** Data to use follows **
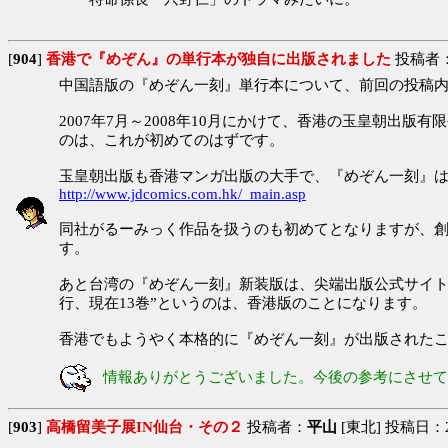
[
904
]
香港で『めぞん』の単行本が独自に出版されました
投稿者
中国語版の『めぞん一刻』単行本について、前回の投稿
2007年7月～2008年10月にかけて、香港の玉皇朝
のは、これが初めてのはずです。
玉皇朝出版も香港マンガ出版の大手で、『めぞん一刻』は、日
http://www.jdcomics.com.hk/_main.asp
同社がるーみっく作品を扱うのも初めてとなりますが、創業
す。
あと台湾の『めぞん一刻』新装版は、尖端出版公式サイトに
行、現在13巻”というのは、香港版のことになります。
香港でもようやく本格的に『めぞん一刻』が出版された
情報ありがとうございました。今後の参考にさせて
[
903
]
高橋留美子展IN仙台・その２
投稿者：
平山
[東北] 投稿日：200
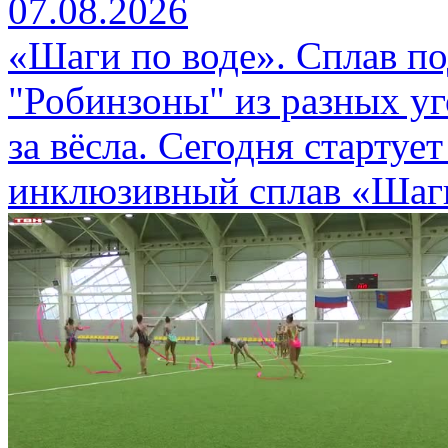
07.08.2026
«Шаги по воде». Сплав п
"Робинзоны" из разных уг
за вёсла. Сегодня стартуе
инклюзивный сплав «Шаги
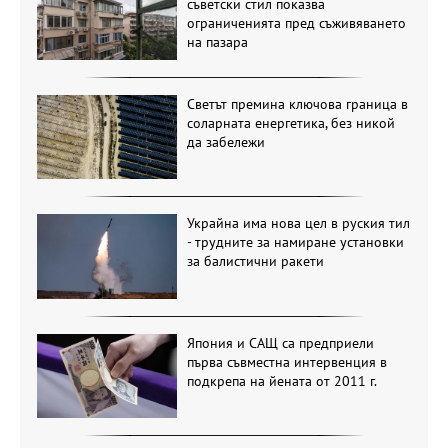
съветски стил показва
ограниченията пред съживяването
на пазара
Светът премина ключова граница в
соларната енергетика, без никой
да забележи
Украйна има нова цел в руския тил
- трудните за намиране установки
за балистични ракети
Япония и САЩ са предприели
първа съвместна интервенция в
подкрепа на йената от 2011 г.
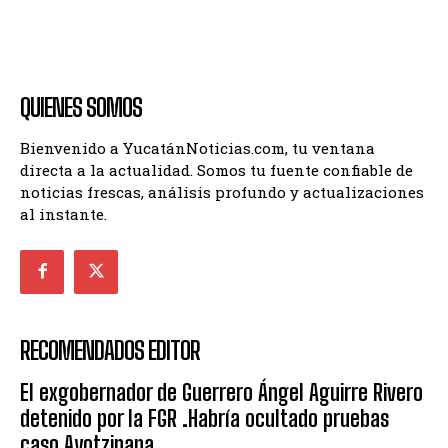
QUIENES SOMOS
Bienvenido a YucatánNoticias.com, tu ventana
directa a la actualidad. Somos tu fuente confiable de
noticias frescas, análisis profundo y actualizaciones
al instante.
RECOMENDADOS EDITOR
El exgobernador de Guerrero Ángel Aguirre Rivero
detenido por la FGR .Habría ocultado pruebas
caso Ayotzinapa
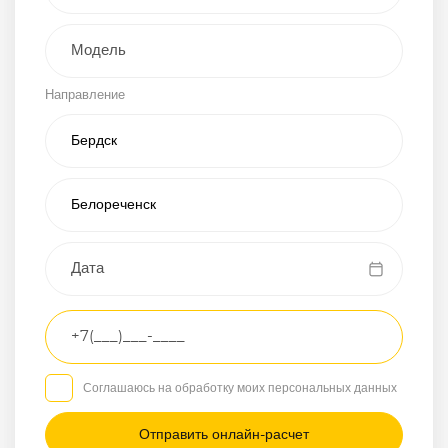
Внедорожник
Направление
Хэтчбэк
Пикап
Универсал
Спорткар
Микроавтобус
Транспортное
средство
Грузовой
Соглашаюсь на обработку моих персональных данных
Седан
/
—
/
—
Другое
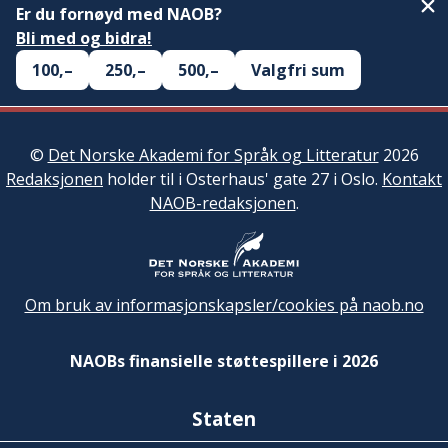
Er du fornøyd med NAOB?
Bli med og bidra!
100,–
250,–
500,–
Valgfri sum
©
Det Norske Akademi for Språk og Litteratur
2026
Redaksjonen
holder til i Osterhaus' gate 27 i Oslo.
Kontakt
NAOB-redaksjonen
.
Om bruk av informasjonskapsler/cookies på naob.no
NAOBs finansielle støttespillere i 2026
Staten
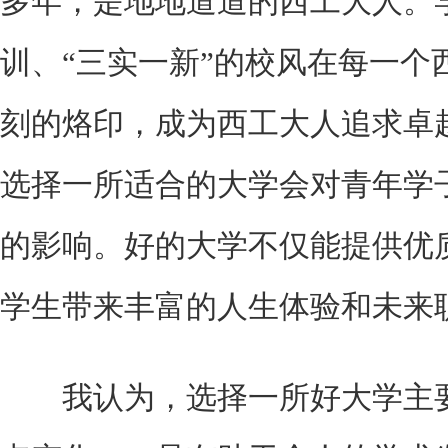
多年，是地地道道的西工大人。学
训、“三实一新”的校风在每一个
刻的烙印，成为西工大人追求卓
选择一所适合的大学会对青年学
的影响。好的大学不仅能提供优
学生带来丰富的人生体验和未来
我认为，选择一所好大学主要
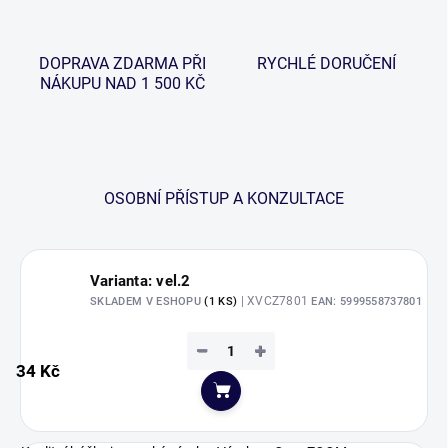
DOPRAVA ZDARMA PŘI
RYCHLÉ DORUČENÍ
NÁKUPU NAD 1 500 KČ
OSOBNÍ PŘÍSTUP A KONZULTACE
Varianta: vel.2
| XVCZ7801
SKLADEM V ESHOPU
(1 KS)
EAN:
5999558737801
−
+
34 Kč
Do košíku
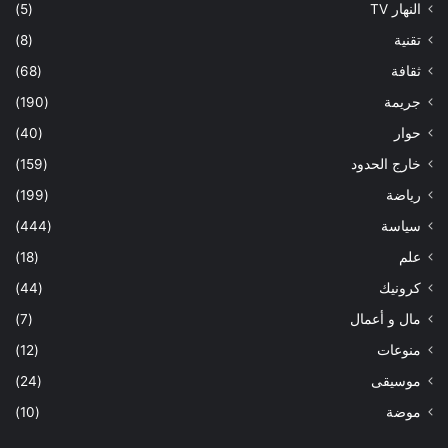
النهار TV
(5)
تقنية
(8)
ثقافة
(68)
جريمة
(190)
حوار
(40)
خارج الحدود
(159)
رياضة
(199)
سياسة
(444)
علم
(18)
كرونيك
(44)
مال و أعمال
(7)
منوعات
(12)
موسيقى
(24)
موضة
(10)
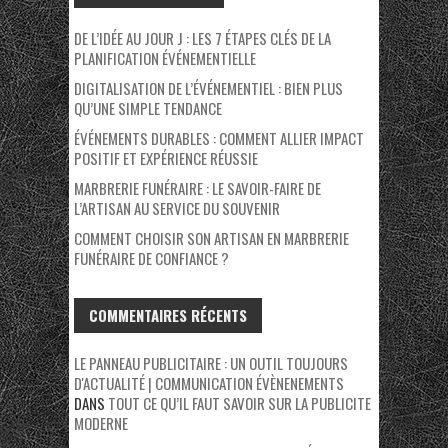
DE L’IDÉE AU JOUR J : LES 7 ÉTAPES CLÉS DE LA
PLANIFICATION ÉVÉNEMENTIELLE
DIGITALISATION DE L’ÉVÉNEMENTIEL : BIEN PLUS
QU’UNE SIMPLE TENDANCE
ÉVÉNEMENTS DURABLES : COMMENT ALLIER IMPACT
POSITIF ET EXPÉRIENCE RÉUSSIE
MARBRERIE FUNÉRAIRE : LE SAVOIR-FAIRE DE
L’ARTISAN AU SERVICE DU SOUVENIR
COMMENT CHOISIR SON ARTISAN EN MARBRERIE
FUNÉRAIRE DE CONFIANCE ?
COMMENTAIRES RÉCENTS
LE PANNEAU PUBLICITAIRE : UN OUTIL TOUJOURS
D'ACTUALITÉ | COMMUNICATION ÉVÈNENEMENTS
DANS
TOUT CE QU’IL FAUT SAVOIR SUR LA PUBLICITE
MODERNE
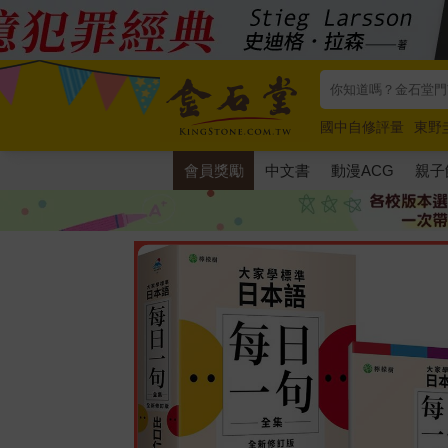
國中自修評量
東野
唯紅花綻放
奧德賽
會員獎勵
中文書
動漫ACG
親子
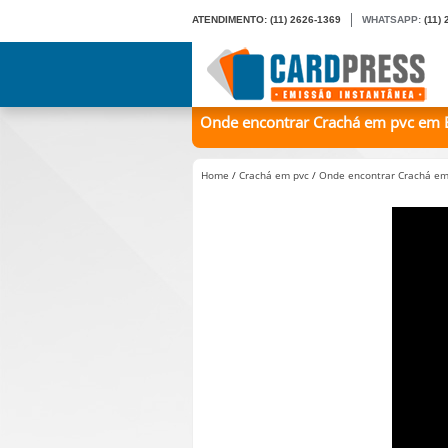
ATENDIMENTO:
(11) 2626-1369
WHATSAPP:
(11)
Onde encontrar Crachá em pvc em En
Home
/
Crachá em pvc
/
Onde encontrar Crachá em 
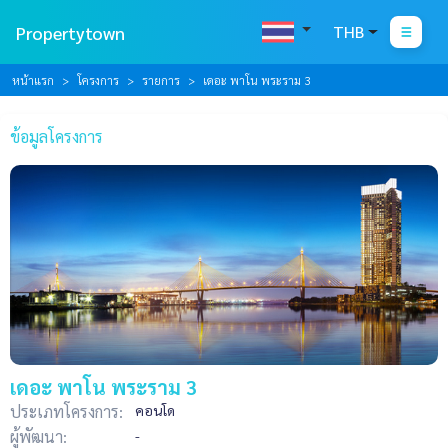
Propertytown
THB
หน้าแรก
โครงการ
รายการ
เดอะ พาโน พระราม 3
ข้อมูลโครงการ
เดอะ พาโน พระราม 3
ประเภทโครงการ:
คอนโด
ผู้พัฒนา:
-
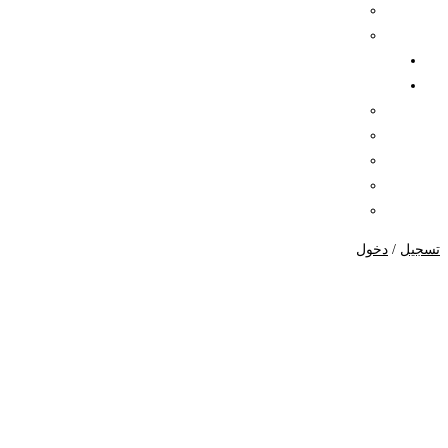
البحوث الأجنبية
أعداد المجلة pdf
اصدارات الجمعية
المركز الإعلامي
الأخبار
الفيديو
الصور
الجمعية بعيون الإعلام
الإصدارات
تسجيل
/
دخول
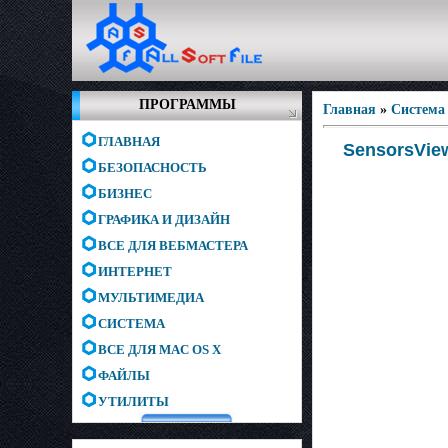
ПРОГРАММЫ
Главная
»
Система
ГЛАВНАЯ
SensorsView
БЕЗОПАСНОСТЬ
БИЗНЕС
ГРАФИКА И ДИЗАЙН
ВСЕ ДЛЯ ВЕБМАСТЕРА
ИНТЕРНЕТ
МУЛЬТИМЕДИА
СИСТЕМА
ВСЕ ДЛЯ MAC OS X
ФАЙЛЫ
УТИЛИТЫ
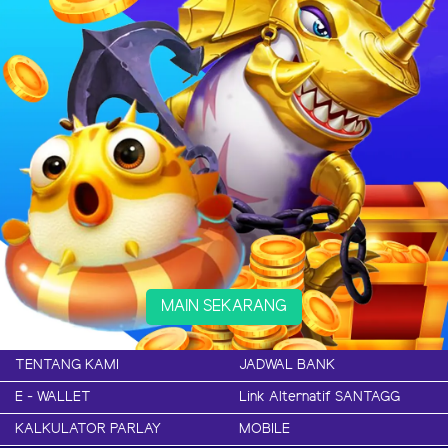
MAIN SEKARANG
TENTANG KAMI
JADWAL BANK
E - WALLET
Link Alternatif SANTAGG
KALKULATOR PARLAY
MOBILE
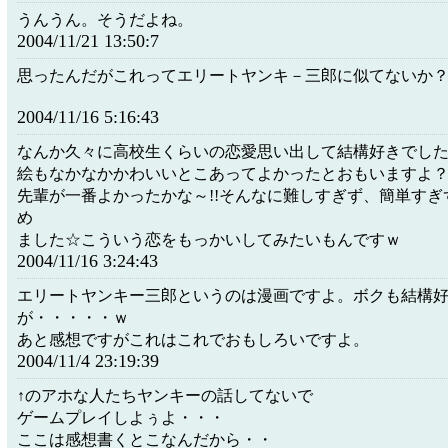
うんうん。そうだよね。
2004/11/21 13:50:7
思ったんだがこれってエリートヤンキ－三郎に似てないか
2004/11/16 5:16:43
なんか久々に高校生くらいの恋愛思い出して結構好きでし
絵もなかなかかわいいとこあってよかったとおもいますよ
先輩が一番よかったかな～!!そんなに難しすぎず、簡単すぎ
め
ました☆こういう恋をもっかいしてみたいもんですｗ
2004/11/16 3:24:43
エリートヤンキー三郎というのは漫画ですよ。ボクも結構
が・・・・・ｗ
あと感想ですがこれはこれでおもしろいですよ。
2004/11/4 23:19:39
↑のアホな人たちヤンキーの話してないで
ゲームプレイしよぅよ・・・
ここは感想書くとこなんだから・・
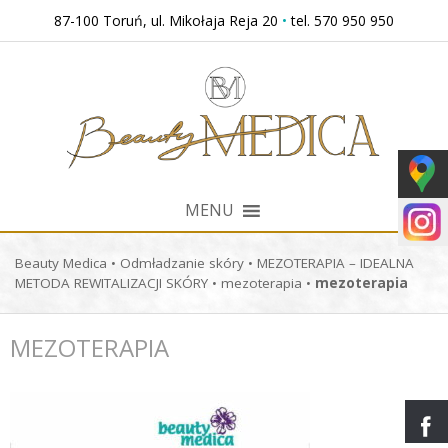
Przejdź
87-100 Toruń, ul. Mikołaja Reja 20
•
tel. 570 950 950
do
treści
MENU
Beauty Medica
•
Odmładzanie skóry
•
MEZOTERAPIA – IDEALNA
METODA REWITALIZACJI SKÓRY
•
mezoterapia
•
mezoterapia
MEZOTERAPIA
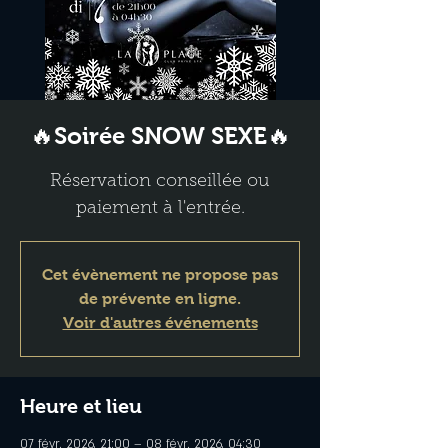
🔥Soirée SNOW SEXE🔥
Réservation conseillée ou
paiement à l'entrée.
Cet évènement ne propose pas
de prévente en ligne.
Voir d'autres événements
Heure et lieu
07 févr. 2026, 21:00 – 08 févr. 2026, 04:30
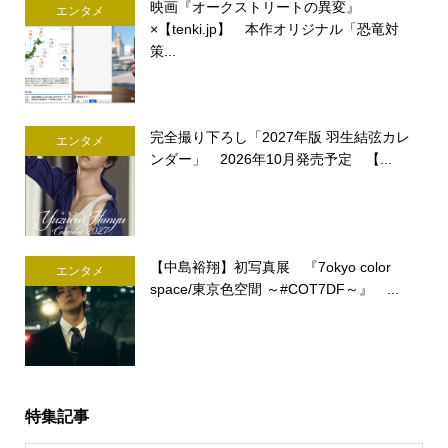
映画『オークストリートの異変』
エンタメ
×【tenki.jp】 本作オリジナル「恐竜対
策...
完全撮り下ろし「2027年版 羽生結弦カレ
エンタメ
ンダー」 2026年10月発売予定 【...
【中島裕翔】初写真展 『7okyo color
エンタメ
space/東京色空間 ～#COT7DF～』 ...
特集記事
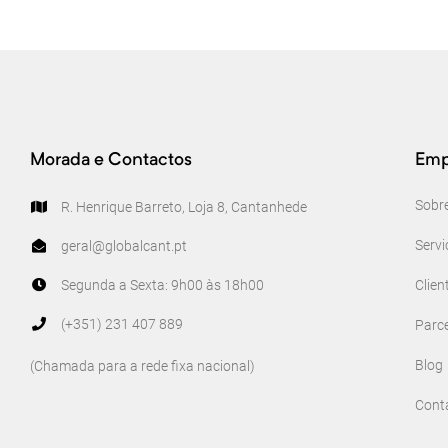
Morada e Contactos
Emp
Sobr
R. Henrique Barreto, Loja 8, Cantanhede
Servi
geral@globalcant.pt
Segunda a Sexta: 9h00 às 18h00
Clien
(+351) 231 407 889
Parce
Blog
(Chamada para a rede fixa nacional)
Cont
** End of Data to use **
■ **Request**
Please write the material out again exactly as shown above, minus any pictures.

■ **Output of the exercise**
[
904
]
香港で『めぞん』の単行本が独自に出版されました
投稿者
中国語版の『めぞん一刻』単行本について、前回の投稿
2007年7月～2008年10月にかけて、香港の玉皇朝
のは、これが初めてのはずです。
玉皇朝出版も香港マンガ出版の大手で、『めぞん一刻』は、日
http://www.jdcomics.com.hk/_main.asp
同社がるーみっく作品を扱うのも初めてとなりますが、創業
す。
あと台湾の『めぞん一刻』新装版は、尖端出版公式サイトに
行、現在13巻”というのは、香港版のことになります。
香港でもようやく本格的に『めぞん一刻』が出版された
情報ありがとうございました。今後の参考にさせて
[
903
]
高橋留美子展IN仙台・その２
投稿者：
平山
[東北] 投稿日：200
07.08.2026
«Шаги по воде». Сплав п
"Робинзоны" из разных уг
за вёсла. Сегодня стартуе
инклюзивный сплав «Шаги
съветски стил показва
ограниченията пред съживяването
на пазара
Светът премина ключова граница в
соларната енергетика, без никой
да забележи
Украйна има нова цел в руския тил
- трудните за намиране установки
за балистични ракети
Япония и САЩ са предприели
първа съвместна интервенция в
подкрепа на йената от 2011 г.
QUIENES SOMOS
Bienvenido a YucatánNoticias.com, tu ventana
directa a la actualidad. Somos tu fuente confiable de
noticias frescas, análisis profundo y actualizaciones
al instante.
RECOMENDADOS EDITOR
El exgobernador de Guerrero Ángel Aguirre Rivero
detenido por la FGR .Habría ocultado pruebas
caso Ayotzinapa
Внедорожник
Направление
Хэтчбэк
Пикап
Универсал
Спорткар
Микроавтобус
Транспортное
средство
Грузовой
Соглашаюсь на обработку моих персональных данных
Седан
/
—
/
—
Другое
Er du fornøyd med NAOB?
Bli med og bidra!
100,–
250,–
500,–
Valgfri sum
©
Det Norske Akademi for Språk og Litteratur
2026
Redaksjonen
holder til i Osterhaus' gate 27 i Oslo.
Kontakt
NAOB-redaksjonen
.
Om bruk av informasjonskapsler/cookies på naob.no
NAOBs finansielle støttespillere i 2026
Staten
多年，是地地道道的西工大人。学
训、“三实一新”的校风在每一个
刻的烙印，成为西工大人追求卓
选择一所适合的大学会对青年学
的影响。好的大学不仅能提供优
学生带来丰富的人生体验和未来
我认为，选择一所好大学主要
DOPRAVA ZDARMA PŘI
RYCHLÉ DORUČENÍ
NÁKUPU NAD 1 500 KČ
OSOBNÍ PŘÍSTUP A KONZULTACE
Varianta: vel.2
| XVCZ7801
SKLADEM V ESHOPU
(1 KS)
EAN:
5999558737801
−
+
34 Kč
Do košíku
النهار TV
(5)
تقنية
(8)
ثقافة
(68)
جريمة
(190)
حوار
(40)
خارج الحدود
(159)
رياضة
(199)
سياسة
(444)
علم
(18)
كرونيك
(44)
مال و أعمال
(7)
منوعات
(12)
موسيقى
(24)
موضة
(10)
DE L’IDÉE AU JOUR J : LES 7 ÉTAPES CLÉS DE LA
PLANIFICATION ÉVÉNEMENTIELLE
DIGITALISATION DE L’ÉVÉNEMENTIEL : BIEN PLUS
QU’UNE SIMPLE TENDANCE
ÉVÉNEMENTS DURABLES : COMMENT ALLIER IMPACT
POSITIF ET EXPÉRIENCE RÉUSSIE
MARBRERIE FUNÉRAIRE : LE SAVOIR-FAIRE DE
L’ARTISAN AU SERVICE DU SOUVENIR
COMMENT CHOISIR SON ARTISAN EN MARBRERIE
FUNÉRAIRE DE CONFIANCE ?
COMMENTAIRES RÉCENTS
LE PANNEAU PUBLICITAIRE : UN OUTIL TOUJOURS
D'ACTUALITÉ | COMMUNICATION ÉVÈNENEMENTS
DANS
TOUT CE QU’IL FAUT SAVOIR SUR LA PUBLICITE
MODERNE
國中自修評量
東野
唯紅花綻放
奧德賽
會員獎勵
中文書
動漫ACG
親子
ATENDIMENTO:
(11) 2626-1369
WHATSAPP:
(11)
Onde encontrar Crachá em pvc em En
Home
/
Crachá em pvc
/
Onde encontrar Crachá em 
Propertytown
THB
หน้าแรก
โครงการ
รายการ
เดอะ พาโน พระราม 3
ข้อมูลโครงการ
เดอะ พาโน พระราม 3
ประเภทโครงการ:
คอนโด
ผู้พัฒนา:
-
البحوث الأجنبية
أعداد المجلة pdf
اصدارات الجمعية
المركز الإعلامي
الأخبار
الفيديو
الصور
الجمعية بعيون الإعلام
الإصدارات
تسجيل
/
دخول
ПРОГРАММЫ
Главная
»
Система
ГЛАВНАЯ
SensorsView
БЕЗОПАСНОСТЬ
БИЗНЕС
ГРАФИКА И ДИЗАЙН
ВСЕ ДЛЯ ВЕБМАСТЕРА
ИНТЕРНЕТ
МУЛЬТИМЕДИА
СИСТЕМА
ВСЕ ДЛЯ MAC OS X
ФАЙЛЫ
УТИЛИТЫ
MAIN SEKARANG
TENTANG KAMI
JADWAL BANK
E - WALLET
Link Alternatif SANTAGG
KALKULATOR PARLAY
MOBILE
うんうん。そうだよね。
2004/11/21 13:50:7
思ったんだがこれってエリートヤンキ－三郎に似てないか
2004/11/16 5:16:43
なんか久々に高校生くらいの恋愛思い出して結構好きでし
絵もなかなかかわいいとこあってよかったとおもいますよ
先輩が一番よかったかな～!!そんなに難しすぎず、簡単すぎ
め
ました☆こういう恋をもっかいしてみたいもんですｗ
2004/11/16 3:24:43
エリートヤンキー三郎というのは漫画ですよ。ボクも結構
が・・・・・ｗ
あと感想ですがこれはこれでおもしろいですよ。
2004/11/4 23:19:39
↑のアホな人たちヤンキーの話してないで
ゲームプレイしよぅよ・・・
ここは感想書くとこなんだから・・
Przejdź
87-100 Toruń, ul. Mikołaja Reja 20
•
tel. 570 950 950
do
treści
MENU
Beauty Medica
•
Odmładzanie skóry
•
MEZOTERAPIA – IDEALNA
METODA REWITALIZACJI SKÓRY
•
mezoterapia
•
mezoterapia
MEZOTERAPIA
🔥Soirée SNOW SEXE🔥
Réservation conseillée ou
paiement à l'entrée.
Cet évènement ne propose pas
de prévente en ligne.
Voir d'autres événements
Heure et lieu
07 févr. 2026, 21:00 – 08 févr. 2026, 04:30
映画『オークストリートの異変』
エンタメ
×【tenki.jp】 本作オリジナル「恐竜対
策...
完全撮り下ろし「2027年版 羽生結弦カレ
エンタメ
ンダー」 2026年10月発売予定 【...
【中島裕翔】初写真展 『7okyo color
エンタメ
space/東京色空間 ～#COT7DF～』 ...
特集記事
Morada e Contactos
Emp
Sobr
R. Henrique Barreto, Loja 8, Cantanhede
Servi
geral@globalcant.pt
Segunda a Sexta: 9h00 às 18h00
Clien
(+351) 231 407 889
Parce
Blog
(Chamada para a rede fixa nacional)
Cont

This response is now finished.